| GIVEN MATERIAL |

/---

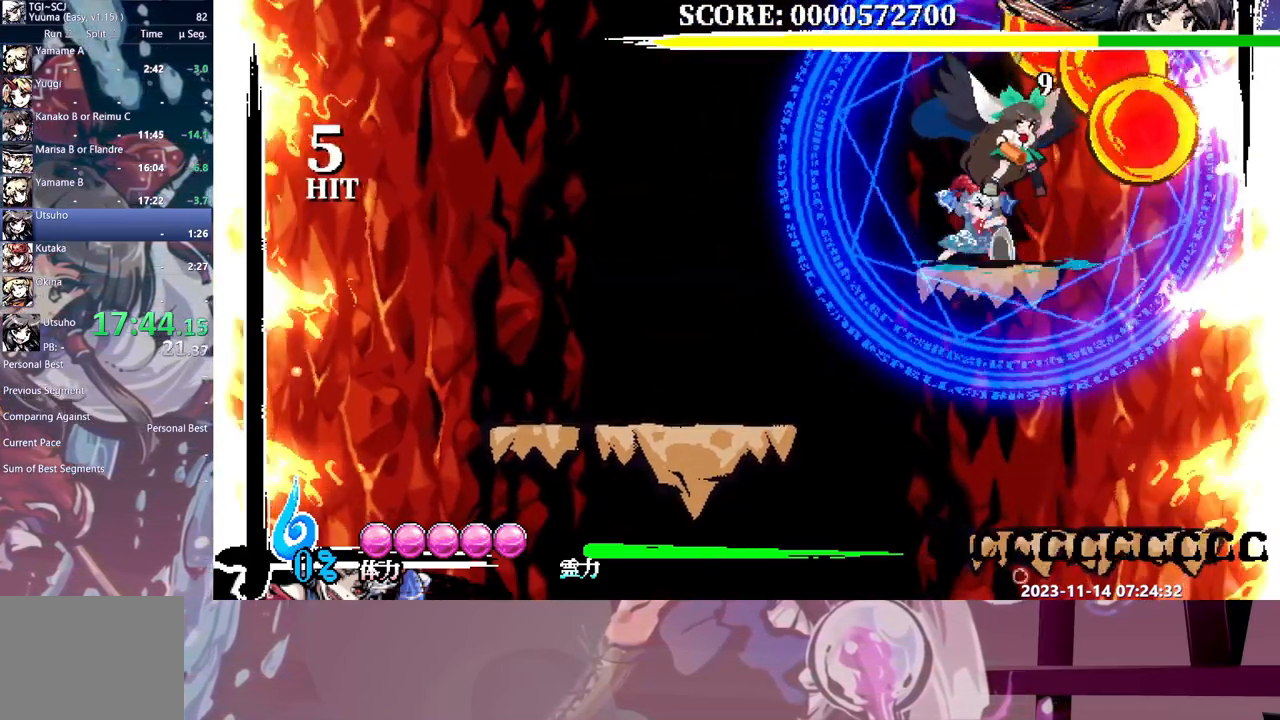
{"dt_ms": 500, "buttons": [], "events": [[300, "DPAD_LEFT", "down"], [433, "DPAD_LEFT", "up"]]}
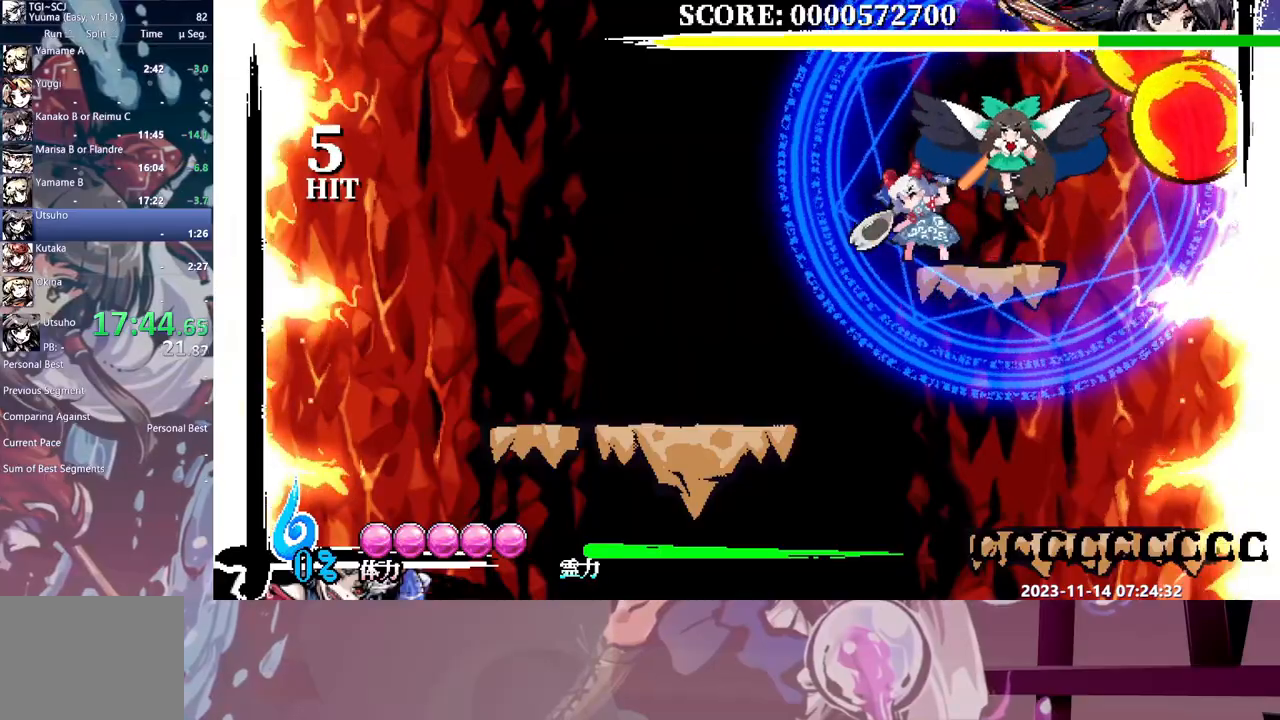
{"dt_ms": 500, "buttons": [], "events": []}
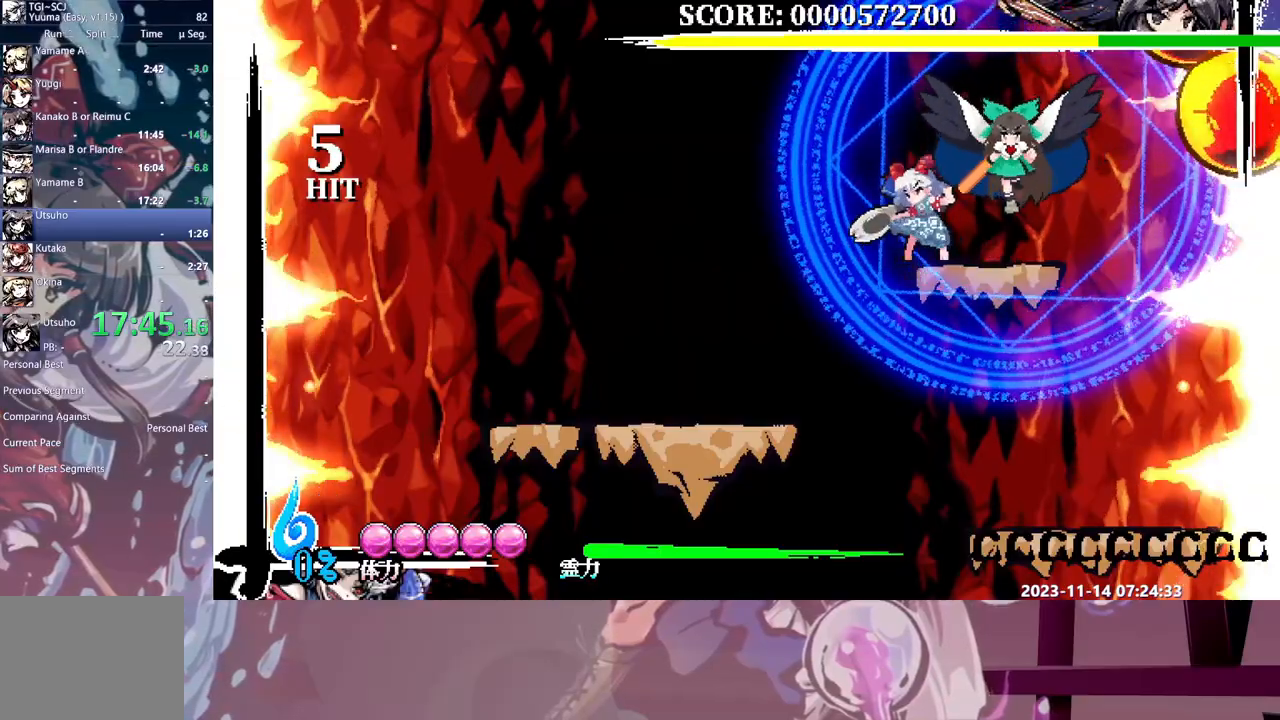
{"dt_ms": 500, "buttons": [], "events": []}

\---

| DIRECTIONS FOR THIS TASK |
Print the listing exactly, images excluded.

| RESPONSE TO THE EXERCISE |
{"dt_ms": 500, "buttons": [], "events": [[300, "DPAD_LEFT", "down"], [433, "DPAD_LEFT", "up"]]}
{"dt_ms": 500, "buttons": [], "events": []}
{"dt_ms": 500, "buttons": [], "events": []}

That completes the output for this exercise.